I could only download the Excel file you sent as text so couldn't test. Only thing I can think of is the criteria and data gradient colours might have been added in different order. So try below with change in bold:

Function CountCcolor(range_data As Range, criteria As Range)
Dim datax As Range
If criteria.Interior.Pattern = xlSolid Then
Dim xcolor As Long
xcolor = criteria.Interior.ColorIndex
For Each datax In range_data
If datax.Interior.ColorIndex = xcolor Then CountCcolor = CountCcolor + 1
Next
Else
Dim xcol(2), ycol(2) As Long
Dim n As Integer
n = 0
For Each cs In criteria.Interior.Gradient.ColorStops
n = n + 1
xcol(n) = cs.Color
Next
For Each datax In range_data
If datax.Interior.Pattern = 4000 Then
n = 0
For Each cs In datax.Interior.Gradient.ColorStops
n = n + 1
ycol(n) = cs.Color
Next
If (ycol(1) = xcol(1) and ycol(2) = xcol(2)) or (ycol(1) = xcol(2) and ycol(2) = xcol(1)) Then CountCcolor = CountCcolor + 1
End If
Next
End If
End Function

Heedtheadvice

Have done a bit of debugging for you.


Although the code might be better written more explicitly commented, without any errors caused by calling (there really is no error handling in the code) then there was only one change for it to work for me so well done Wayward


see rem comment at changed line as follows:


Function CountCcolor(range_data As Range, criteria As Range)
Dim datax As Range

If criteria.Interior.Pattern = xlSolid Then
Dim xcolor As Long
xcolor = criteria.Interior.ColorIndex

For Each datax In range_data
If datax.Interior.ColorIndex = xcolor Then CountCcolor = CountCcolor + 1
Next


Else
Dim xcol(2), ycol(2) As Long
Dim n As Integer
n = 0
For Each cs In criteria.Interior.Gradient.ColorStops
n = n + 1
xcol(n) = cs.Color
Next

For Each datax In range_data
If datax.Interior.Pattern = 4001 Then Rem test value changed to 4001 from 4000
n = 0

For Each cs In datax.Interior.Gradient.ColorStops
n = n + 1
ycol(n) = cs.Color
Next

If (ycol(1) = xcol(1) And ycol(2) = xcol(2)) Or (ycol(1) = xcol(2) And ycol(2) = xcol(1)) Then CountCcolor = CountCcolor + 1
End If
Next


End If

End Function


That works for me now (XL 2007)

Trust that will now work for you Dipso

WaywardDriver

Heedtheadvice wrote: »

Have done a bit of debugging for you.

Although the code might be better written more explicitly commented, without any errors caused by calling (there really is no error handling in the code) then there was only one change for it to work for me so well done Wayward

see rem comment at changed line as follows:

If datax.Interior.Pattern = 4001 Then Rem test value changed to 4001 from 4000

That works for me now (XL 2007)

Afraid commenting never one of my strengths - not a professional programmer.
But your change doesn't work for me (Excel 2016) which is why I tended not to use Excel when developing applications - what works in one version doesn't in another. Used VB.net and SQLserver instead.

WaywardDriver

Think have got to bottom of this:

If datax.Interior.Pattern = 4001 is correct for the OP's data where the colour gradient had Fill Effect - Shading Style - From Centre whereas my test data had the default option of Horizontal which gave .Interior.Pattern = 4000.
So nothing to do with Excel version. Moral is to test using actual data if possible. Thank you HeedTheAdvice.

Heedtheadvice

"Commenting" was just a passing comment! It just helps the reader to understand the code. No problem.

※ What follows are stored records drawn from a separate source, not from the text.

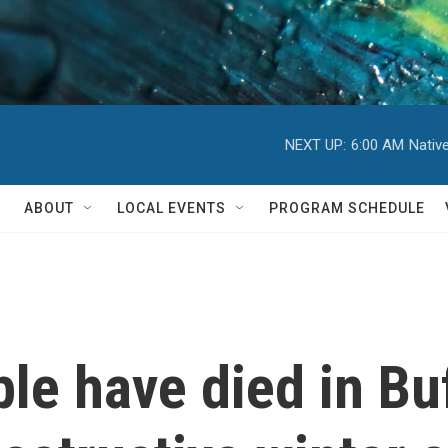
NEXT UP:
6:00 AM
Nativ
ABOUT
LOCAL EVENTS
PROGRAM SCHEDULE
le have died in Buf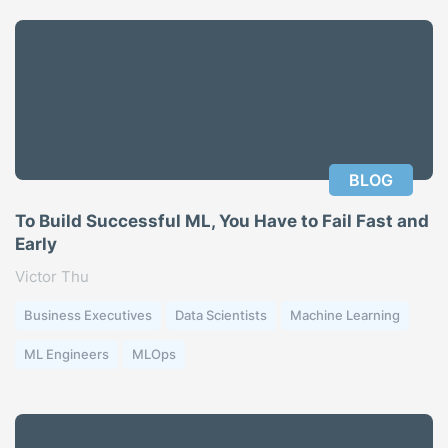
BLOG
To Build Successful ML, You Have to Fail Fast and
Early
Victor Thu
Business Executives
Data Scientists
Machine Learning
ML Engineers
MLOps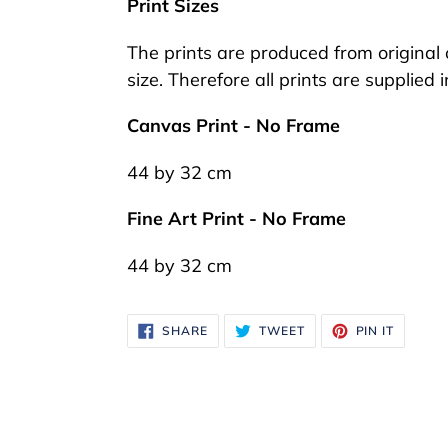
Print Sizes
your
cart
The prints are produced from original o
size. Therefore all prints are supplied 
Canvas Print - No Frame
44 by 32 cm
Fine Art Print - No Frame
44 by 32 cm
SHARE
TWEET
PIN
SHARE
TWEET
PIN IT
ON
ON
ON
FACEBOOK
TWITTER
PINTER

I do find it a bit surprising that what works in 2007 does not work in 2016. Not impossible by any means but most changes I have come across are for new object model elements with legacy ones still supported.

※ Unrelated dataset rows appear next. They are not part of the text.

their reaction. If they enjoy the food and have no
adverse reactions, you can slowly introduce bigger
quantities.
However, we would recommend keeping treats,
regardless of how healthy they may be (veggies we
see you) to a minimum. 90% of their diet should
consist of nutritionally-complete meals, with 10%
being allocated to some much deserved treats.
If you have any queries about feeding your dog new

I located the change I made by putting in a breakpoint at the first if statement; adding the function call to the cell that tests for the two colour to be tested;

and then stepping through called function code,
until at the " If datax.Interior.Pattern = 4000 Then " line
watching the value of the ' .pattern' property (hove over or add a watch) and that value in my workbook turned out to be 4001 rather than 4000.

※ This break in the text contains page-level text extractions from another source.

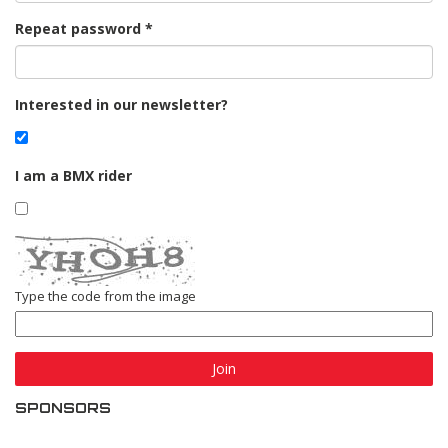
Repeat password
Interested in our newsletter?
I am a BMX rider
Type the code from the image
Join
SPONSORS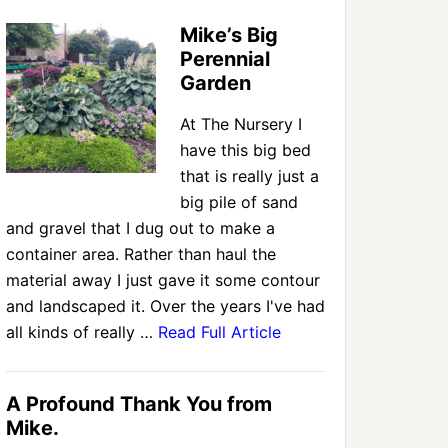
Mike’s Big
Perennial
Garden
At The Nursery I
have this big bed
that is really just a
big pile of sand
and gravel that I dug out to make a
container area. Rather than haul the
material away I just gave it some contour
and landscaped it. Over the years I've had
all kinds of really …
Read Full Article
A Profound Thank You from
Mike.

Could it be we have selected slightly different patterns for the colour combination to test? Edit: As per your post Wayward!


If Dipso did the same break/step and watch then that would sort out which was correct on that posters sheet. Can you post the version being used, Dipso.


Further thought.....
Back a stage or two recording the macro for setting the colours I had the following result for that pattern
"Interior.Pattern = xlPatternRectangularGradient" and that built in constant value was 4001.



Perhaps it would be better to change the function code I have been referring to to be



" If datax.Interior.Pattern = xlPatternRectangularGradient Then "


(or whatever built in constant is returned during the recorded macro for the particular pattern that has been manually selected!)

Heedtheadvice

Ah! we just posted at the same time!

Great, now if Dipso is awake progress might be made!!